Una pregunta confusa de probabilidad: bolas rojas y verdes en una urna

Un rompecabezas de probabilidad sobre sacar bolas rojas y verdes de una urna muestra lo contraintuitivo que puede ser el razonamiento bayesiano. Cuando el número de bolas rojas se elige al azar de forma uniforme y la primera extracción es roja, mucha gente espera que la siguiente favorezca al verde porque ya se ha retirado una roja, pero el resultado correcto es que en realidad es más probable sacar roja (2/3) una vez que se tiene en cuenta cómo esa primera roja actualiza la distribución de posibles composiciones de la urna. Los comentaristas exploran por qué las simulaciones suelen salir mal, cómo distintas distribuciones previas (uniforme frente a binomial o normal) cambian la respuesta, y cómo una redacción ambigua como “más probable” contribuye a la confusión generalizada, de forma parecida al problema de Monty Hall y a la paradoja de “niño o niña”.

Problema central y resultado principal

  • Una urna tiene 100 bolas; se elige uniformemente un número desconocido n de bolas rojas de entre 0 y 100. Sacas una bola y es roja.
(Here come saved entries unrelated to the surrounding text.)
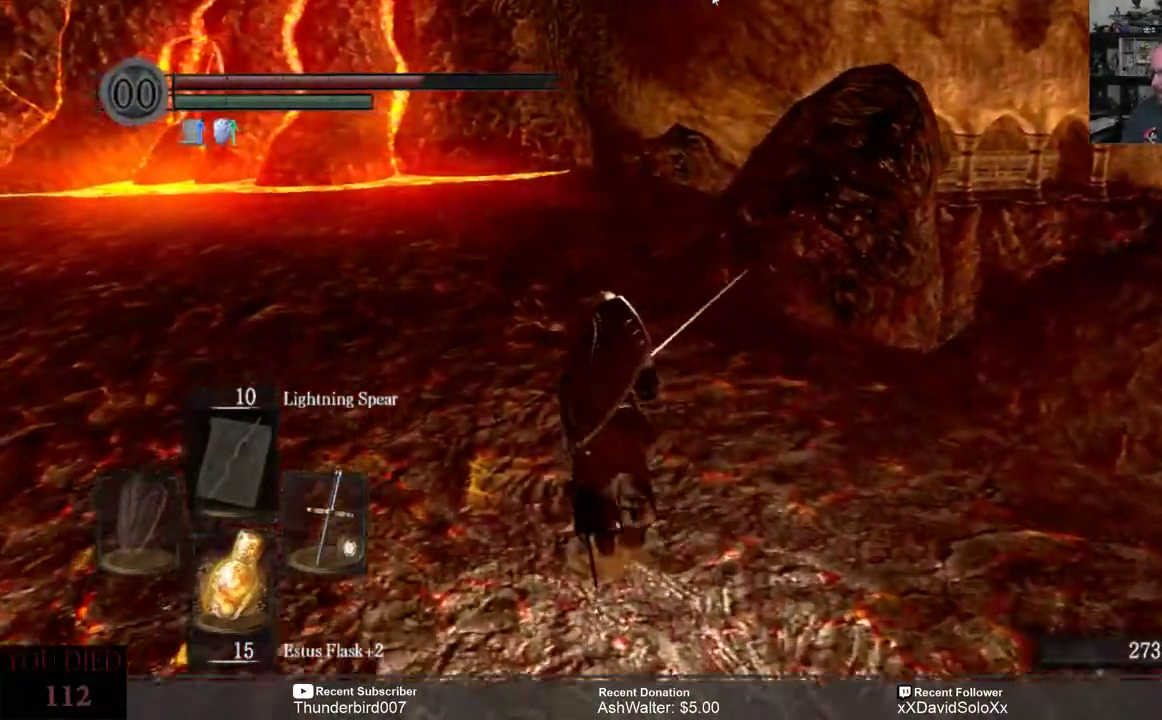
{"dt_ms": 500, "buttons": [], "left_stick": "up", "right_stick": "center", "events": []}
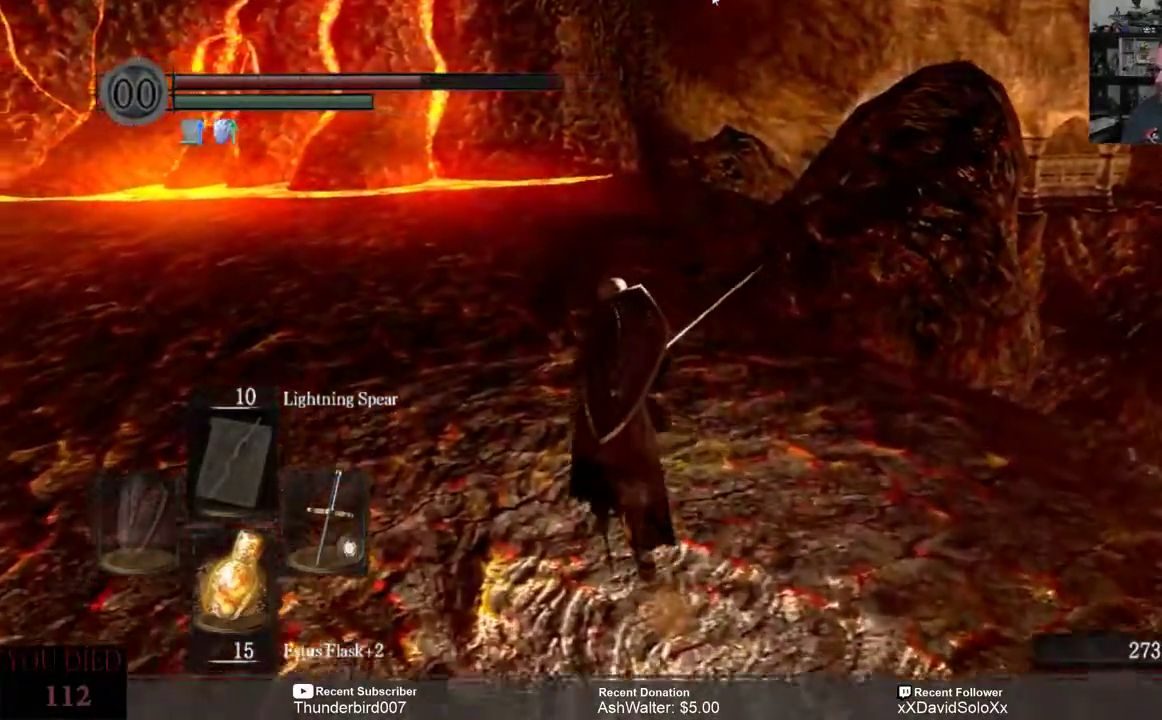
{"dt_ms": 500, "buttons": [], "left_stick": "up", "right_stick": "center", "events": []}
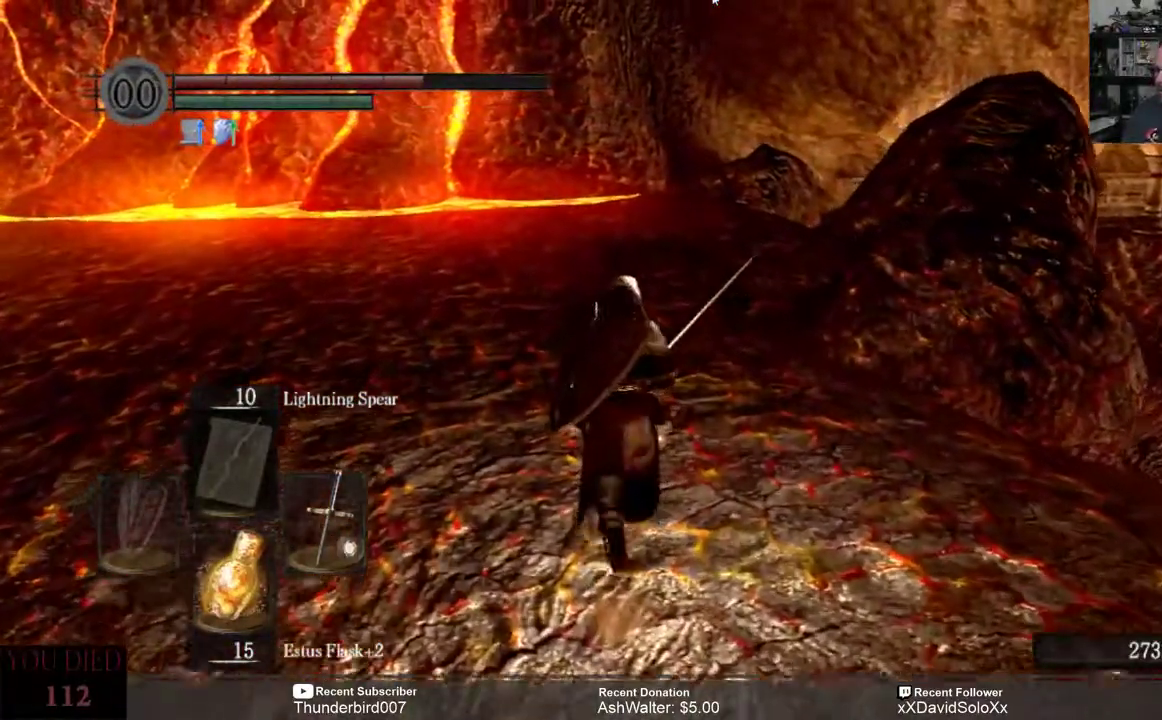
{"dt_ms": 500, "buttons": [], "left_stick": "up", "right_stick": "center", "events": []}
La pregunta: ¿es más probable que la siguiente extracción sea roja, verde o igual?
  • El consenso entre quienes lo trabajaron: la siguiente bola es más probable que sea roja, con probabilidad 2/3 (independiente del número total de bolas, siempre que sea ≥2).
  • Intuición: ver rojo primero hace más probable que hayas empezado con una urna “cargada hacia el rojo” en lugar de una “escasa de rojo”, y ese efecto domina el hecho de que hayas retirado una roja.

Perspectivas bayesianas / de configuraciones

  • Muchas explicaciones lo plantean así: inicialmente cada n es igual de probable; después de ver una roja, el peso posterior se desplaza hacia n mayores.
  • Fórmula explícita: la posterior P(n | primera roja) ∝ n, lo que produce una distribución muy sesgada hacia urnas con más rojas.
  • Varios mensajes cuentan “mundos” o configuraciones (sobre n y posiciones de extracción) y muestran que, condicionado a una primera roja, las secuencias roja-roja ocurren el doble de veces que roja-verde.

Lenguaje y ambigüedad

  • Hubo un debate importante sobre la redacción: “más probable” podría significar:
    • más probable roja que verde en la segunda extracción, o
    • más probable que la segunda extracción sea roja que lo que la primera lo fue.
  • Algunos sostienen que la formulación de la encuesta invita a malinterpretarlo; otros dicen que la lectura pretendida es clara: “¿Qué color es más probable a continuación?”

Priors y distribuciones alternativas

  • Punto clave: el prior uniforme sobre n es lo que impulsa el resultado contraintuitivo.
  • Si las bolas se colorearan independientemente con una moneda justa (prior binomial), observar una roja no aporta información sobre la siguiente extracción; la probabilidad sigue siendo 1/2.
  • Con un prior parecido a una normal concentrada cerca de 50–50, la actualización por una sola roja es pequeña; el resultado queda cerca de 1/2, en línea con el “sentido común”.

Simulaciones y errores comunes

  • Varios comentaristas usan simulaciones Monte Carlo; algunos implementaron al principio por error una urna binomial, obtuvieron ~50/50 y luego corrigieron.
  • Otros muestran cómo manejar mal casos imposibles (por ejemplo, n=0 después de sacar una roja) o el conteo de ensayos puede sesgar silenciosamente las probabilidades simuladas.

Problemas relacionados y pedagogía

  • Seguimiento: sacar 99 rojas seguidas implica que la última bola es abrumadoramente probable que sea roja, no 50/50, ya que la urna “todo rojo” explica mucho mejor los datos que “una verde”.
  • Se hacen comparaciones con Monty Hall y las paradojas de “niño/niña”: pequeñas piezas de información, condicionadas correctamente, pueden cambiar drásticamente las probabilidades.
  • Varios ven la pregunta como una herramienta útil de entrevista o enseñanza para revelar intuiciones, estilo de razonamiento y comprensión de la condicionalidad.